C’est aux hommes politiques de décider. Quand je dis hommes politiques, je parle des dirigeants. Nous autres fantassins de la politique, militants de base n’avons pas grand-chose à dire. Déjà c’est une bonne chose qu’Affi N’Guessan ne dise pas «prenons las armes». Je crois que c’est dans cette discussion, si chacun est de bonne foi, que nous devrions pouvoir avancer.

Dans les années 1990, il y a eu le vent des conférences nationales. Aujourd’hui en Côte d’Ivoire il y a la Cdvr et on nous parle encore des Etats généraux de la République. Selon vous, l’intellectuel, quelle thérapie faut-il pour soigner le mal ivoirien ?

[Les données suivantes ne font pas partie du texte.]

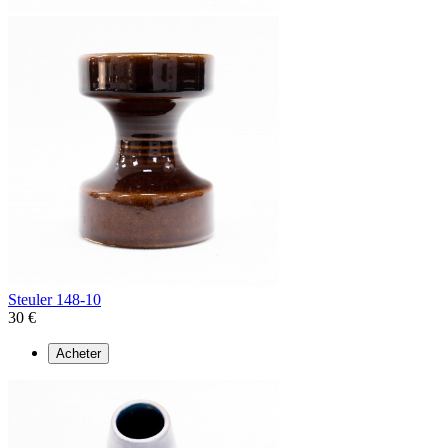
Steuler 148-10
30 €
Acheter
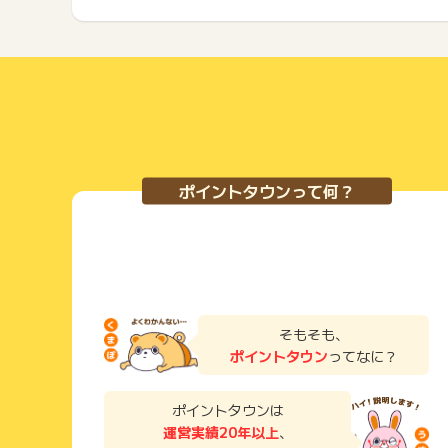
ポイントタウンって何？
そもそも、
ポイントタウン
ってなに？
ポイントタウンは
運営実績20年以上
、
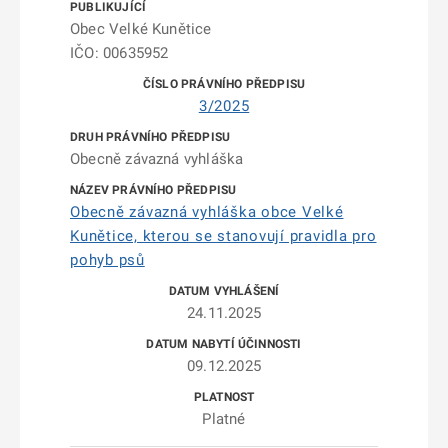
Obec Velké Kunětice
IČO: 00635952
3/2025
Obecně závazná vyhláška
Obecně závazná vyhláška obce Velké
Kunětice, kterou se stanovují pravidla pro
pohyb psů
24.11.2025
09.12.2025
Platné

Je ne veux pas me prononcer sur cette question. Ce qu’il faut à mon sens, c’est la discussion parce que je constate que les gens ne discutent pas assez. On nous parle des réunions du Cpd (Ndlr : Cadre permanent de dialogue), mais aujourd’hui, les Ivoiriens peuvent dire combien de fois le Cpd s’est réuni. A mon avis, les gens ne discutent pas assez. Ça au moins, je peux le dire. Maintenant il ne m’appartient pas de déterminer le contenu de la discussion parce que l’opposition demande quelque chose, le pouvoir aussi a ses contraintes. Chacun a ses contraintes. Je n’ai pas de solution particulière. Mon souhait serait que nous comprenions tous que ce qui nous oppose est un héritage, une conséquence d’un passé commun. Mais il n’y a pas que nous. Vous voyez les pays où l’on a limité le nombre de mandats ? Vous voyez tous les débats autour de cette question ? Cela veut dire qu’il n’y a pas de solution miracle sauf que nous arrivions à une certaine maturité que nous puissions produire suffisamment de richesses pour éviter que la pauvreté ne nous conduise à tous ces affrontements auxquels nous assistons parce que bien souvent, il me semble que la pauvreté de ceux qu’on appelle habituellement pauvres joue un rôle très important. Il y a peut être aussi la pauvreté des riches parce que vous pouvez trouver un riche peut va se demander ce qu’il va faire avec 200 millions de Franc Cfa. Et rien que pour cela, il est en colère tandis que l’autre ne parvient même pas à avoir le Smig. Les vrais pauvres qui sont habitués à leur pauvreté sont plus stoïques. Mais les riches appauvris, les riches pauvres ou les pauvres riches sont plus dangereux parce que la plupart du temps, ce sont ceux là qui entraînent les autres en produisant des idéologies, en organisant les choses. S’ils décident de les organiser sur le mode de la violence, il y aura problème. S’ils décident

que nous soyons solidaires pour affronter nos problèmes de pays sous-développé, s’ils décident d’organiser la solidarité, cela peut apaiser les choses. Ça, ce sont des analyses générales. Il y a la Cdvr qui est chargée de gérer les problèmes liés à la crise comme les violations des droits de l’homme et il y a le Cpd pour s’occuper des problèmes politiques. En réfléchissant, ces deux institutions trouveront la démarche qu’il faut et le langage qu’il faut pour guérir le mal ivoirien.